Article 2 : Les conclusions financières de M. M sont rejetées.
Article 3 : La présente décision sera notifiée au Dr Nicole T, à M. Sébastien M, au conseil départemental de l’ordre des médecins de l’Isère, à la chambre disciplinaire de première instance de Rhône-Alpes, au préfet de l’Isère, au directeur général de l’agence régionale de santé de Rhône-Alpes, au procureur de la République près le tribunal de grande instance de Vienne, au conseil national de l’ordre des médecins, au ministre chargé de la santé.

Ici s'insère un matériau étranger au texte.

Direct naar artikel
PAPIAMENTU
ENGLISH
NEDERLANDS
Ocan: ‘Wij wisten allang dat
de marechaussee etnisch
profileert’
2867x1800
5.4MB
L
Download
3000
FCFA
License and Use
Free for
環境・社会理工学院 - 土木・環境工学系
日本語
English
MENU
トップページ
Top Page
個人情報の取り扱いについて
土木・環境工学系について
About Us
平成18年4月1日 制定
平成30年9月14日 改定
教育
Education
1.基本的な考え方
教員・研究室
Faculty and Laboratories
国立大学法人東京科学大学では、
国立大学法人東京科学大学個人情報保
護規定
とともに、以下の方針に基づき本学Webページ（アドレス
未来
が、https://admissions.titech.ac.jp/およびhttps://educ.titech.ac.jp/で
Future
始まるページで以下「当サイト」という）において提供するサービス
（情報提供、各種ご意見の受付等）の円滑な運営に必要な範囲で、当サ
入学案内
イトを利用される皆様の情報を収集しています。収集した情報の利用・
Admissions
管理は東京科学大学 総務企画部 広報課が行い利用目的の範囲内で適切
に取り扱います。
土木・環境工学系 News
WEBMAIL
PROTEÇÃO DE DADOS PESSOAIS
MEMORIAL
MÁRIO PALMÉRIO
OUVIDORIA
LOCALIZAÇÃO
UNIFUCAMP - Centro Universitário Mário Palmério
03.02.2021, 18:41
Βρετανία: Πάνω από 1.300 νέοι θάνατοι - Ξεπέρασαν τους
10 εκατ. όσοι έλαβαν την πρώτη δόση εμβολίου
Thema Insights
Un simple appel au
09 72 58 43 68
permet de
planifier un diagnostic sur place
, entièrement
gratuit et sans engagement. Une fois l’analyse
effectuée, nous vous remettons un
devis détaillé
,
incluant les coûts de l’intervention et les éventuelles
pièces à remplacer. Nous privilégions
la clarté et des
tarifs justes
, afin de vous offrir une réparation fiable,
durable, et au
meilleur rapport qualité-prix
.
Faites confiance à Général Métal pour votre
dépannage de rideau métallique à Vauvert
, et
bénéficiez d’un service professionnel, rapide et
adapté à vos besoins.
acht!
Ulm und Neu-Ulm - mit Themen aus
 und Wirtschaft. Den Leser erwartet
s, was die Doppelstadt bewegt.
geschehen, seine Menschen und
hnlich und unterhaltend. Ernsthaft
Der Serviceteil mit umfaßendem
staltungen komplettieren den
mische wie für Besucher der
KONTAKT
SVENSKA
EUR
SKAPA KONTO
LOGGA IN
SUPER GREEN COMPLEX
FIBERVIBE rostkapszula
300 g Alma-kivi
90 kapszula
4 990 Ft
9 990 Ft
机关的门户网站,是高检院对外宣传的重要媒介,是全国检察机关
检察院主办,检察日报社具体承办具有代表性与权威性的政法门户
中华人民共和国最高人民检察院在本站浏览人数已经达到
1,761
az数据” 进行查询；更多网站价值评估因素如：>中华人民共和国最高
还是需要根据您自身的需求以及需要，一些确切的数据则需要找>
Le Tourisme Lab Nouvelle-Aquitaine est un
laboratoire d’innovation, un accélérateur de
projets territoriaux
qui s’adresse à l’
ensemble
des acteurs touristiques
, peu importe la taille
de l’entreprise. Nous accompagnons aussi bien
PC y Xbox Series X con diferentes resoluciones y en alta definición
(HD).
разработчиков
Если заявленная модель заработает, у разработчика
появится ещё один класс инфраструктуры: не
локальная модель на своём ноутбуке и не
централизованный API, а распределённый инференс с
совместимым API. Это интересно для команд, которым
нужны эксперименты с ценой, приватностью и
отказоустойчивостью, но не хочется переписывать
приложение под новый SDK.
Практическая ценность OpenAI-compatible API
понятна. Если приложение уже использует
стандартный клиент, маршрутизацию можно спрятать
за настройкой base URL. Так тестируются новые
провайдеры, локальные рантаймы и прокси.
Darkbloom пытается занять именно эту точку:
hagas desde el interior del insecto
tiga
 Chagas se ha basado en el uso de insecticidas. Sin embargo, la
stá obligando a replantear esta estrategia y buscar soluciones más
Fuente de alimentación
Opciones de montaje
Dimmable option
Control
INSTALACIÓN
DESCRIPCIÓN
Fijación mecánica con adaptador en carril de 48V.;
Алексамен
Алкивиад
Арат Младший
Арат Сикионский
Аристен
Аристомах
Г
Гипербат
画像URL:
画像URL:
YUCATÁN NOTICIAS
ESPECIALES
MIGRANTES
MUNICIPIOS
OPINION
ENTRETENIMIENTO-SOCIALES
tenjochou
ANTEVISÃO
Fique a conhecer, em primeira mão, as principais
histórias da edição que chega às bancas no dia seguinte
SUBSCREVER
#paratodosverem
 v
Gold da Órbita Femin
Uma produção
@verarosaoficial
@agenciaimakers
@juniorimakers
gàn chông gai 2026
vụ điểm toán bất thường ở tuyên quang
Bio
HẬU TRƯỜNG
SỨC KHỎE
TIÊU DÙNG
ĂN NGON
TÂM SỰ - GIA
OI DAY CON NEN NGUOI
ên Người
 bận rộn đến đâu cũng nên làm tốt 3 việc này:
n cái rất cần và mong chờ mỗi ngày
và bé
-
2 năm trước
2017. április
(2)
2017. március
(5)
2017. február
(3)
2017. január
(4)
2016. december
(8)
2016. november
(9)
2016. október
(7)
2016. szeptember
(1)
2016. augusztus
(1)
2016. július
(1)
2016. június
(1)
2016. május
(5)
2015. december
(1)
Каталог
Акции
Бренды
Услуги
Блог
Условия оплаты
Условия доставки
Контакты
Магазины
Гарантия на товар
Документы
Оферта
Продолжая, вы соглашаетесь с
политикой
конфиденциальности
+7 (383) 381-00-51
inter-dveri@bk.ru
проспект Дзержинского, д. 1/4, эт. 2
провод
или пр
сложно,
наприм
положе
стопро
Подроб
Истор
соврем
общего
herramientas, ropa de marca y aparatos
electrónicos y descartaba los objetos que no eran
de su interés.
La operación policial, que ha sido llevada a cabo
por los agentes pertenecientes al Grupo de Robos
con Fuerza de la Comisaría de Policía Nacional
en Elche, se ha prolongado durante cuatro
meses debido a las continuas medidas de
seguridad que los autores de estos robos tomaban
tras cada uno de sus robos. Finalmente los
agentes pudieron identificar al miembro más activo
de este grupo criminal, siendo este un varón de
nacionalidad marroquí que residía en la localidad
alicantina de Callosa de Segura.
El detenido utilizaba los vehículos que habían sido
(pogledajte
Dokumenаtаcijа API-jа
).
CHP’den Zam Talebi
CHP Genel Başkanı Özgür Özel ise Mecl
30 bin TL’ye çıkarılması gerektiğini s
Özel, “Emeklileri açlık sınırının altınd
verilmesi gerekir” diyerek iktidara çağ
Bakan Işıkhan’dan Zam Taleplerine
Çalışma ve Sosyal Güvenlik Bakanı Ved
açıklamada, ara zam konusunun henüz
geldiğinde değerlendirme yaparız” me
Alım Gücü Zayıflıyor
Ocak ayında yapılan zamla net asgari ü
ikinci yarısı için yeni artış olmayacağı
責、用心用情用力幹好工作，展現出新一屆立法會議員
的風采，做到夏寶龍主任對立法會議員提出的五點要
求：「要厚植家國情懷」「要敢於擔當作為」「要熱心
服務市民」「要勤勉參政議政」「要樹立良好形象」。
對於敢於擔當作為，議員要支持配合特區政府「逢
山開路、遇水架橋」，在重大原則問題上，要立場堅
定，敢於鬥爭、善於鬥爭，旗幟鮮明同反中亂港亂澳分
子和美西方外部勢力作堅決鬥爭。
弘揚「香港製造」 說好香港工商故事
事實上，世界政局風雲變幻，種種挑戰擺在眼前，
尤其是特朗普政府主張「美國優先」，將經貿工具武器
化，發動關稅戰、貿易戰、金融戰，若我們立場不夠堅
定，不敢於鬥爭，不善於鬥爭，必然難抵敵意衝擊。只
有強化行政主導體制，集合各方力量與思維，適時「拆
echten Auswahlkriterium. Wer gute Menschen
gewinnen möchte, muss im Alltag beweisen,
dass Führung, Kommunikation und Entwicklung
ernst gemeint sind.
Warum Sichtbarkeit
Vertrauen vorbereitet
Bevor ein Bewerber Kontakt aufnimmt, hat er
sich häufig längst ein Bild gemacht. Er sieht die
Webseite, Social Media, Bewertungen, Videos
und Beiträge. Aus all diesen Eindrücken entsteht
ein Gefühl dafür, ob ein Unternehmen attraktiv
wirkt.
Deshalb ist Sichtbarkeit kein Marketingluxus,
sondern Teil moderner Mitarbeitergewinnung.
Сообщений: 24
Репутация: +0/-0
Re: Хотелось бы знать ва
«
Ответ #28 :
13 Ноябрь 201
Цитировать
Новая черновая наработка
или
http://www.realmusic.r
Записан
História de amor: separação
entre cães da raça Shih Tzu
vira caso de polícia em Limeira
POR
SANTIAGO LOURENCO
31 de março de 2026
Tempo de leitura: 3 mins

Ainsi fait et délibéré par Mme Laurent, conseiller d’Etat, président ; M. le Pr Zattara, Mmes les Drs Bohl, Kahn-Bensaude, MM. les Drs Cerruti, Ducrohet, Gicquel, Lebrat, membres.
Le conseiller d’Etat, président de la chambre disciplinaire nationale de l’ordre des médecins
Dominique Laurent
Le greffier en chef
Isabelle Levard
La République mande et ordonne au ministre chargé de la santé en ce qui le concerne, ou à tous huissiers de justice à ce requis en ce qui concerne les voies de droit commun contre les parties privées, de pourvoir à l’exécution de la présente décision.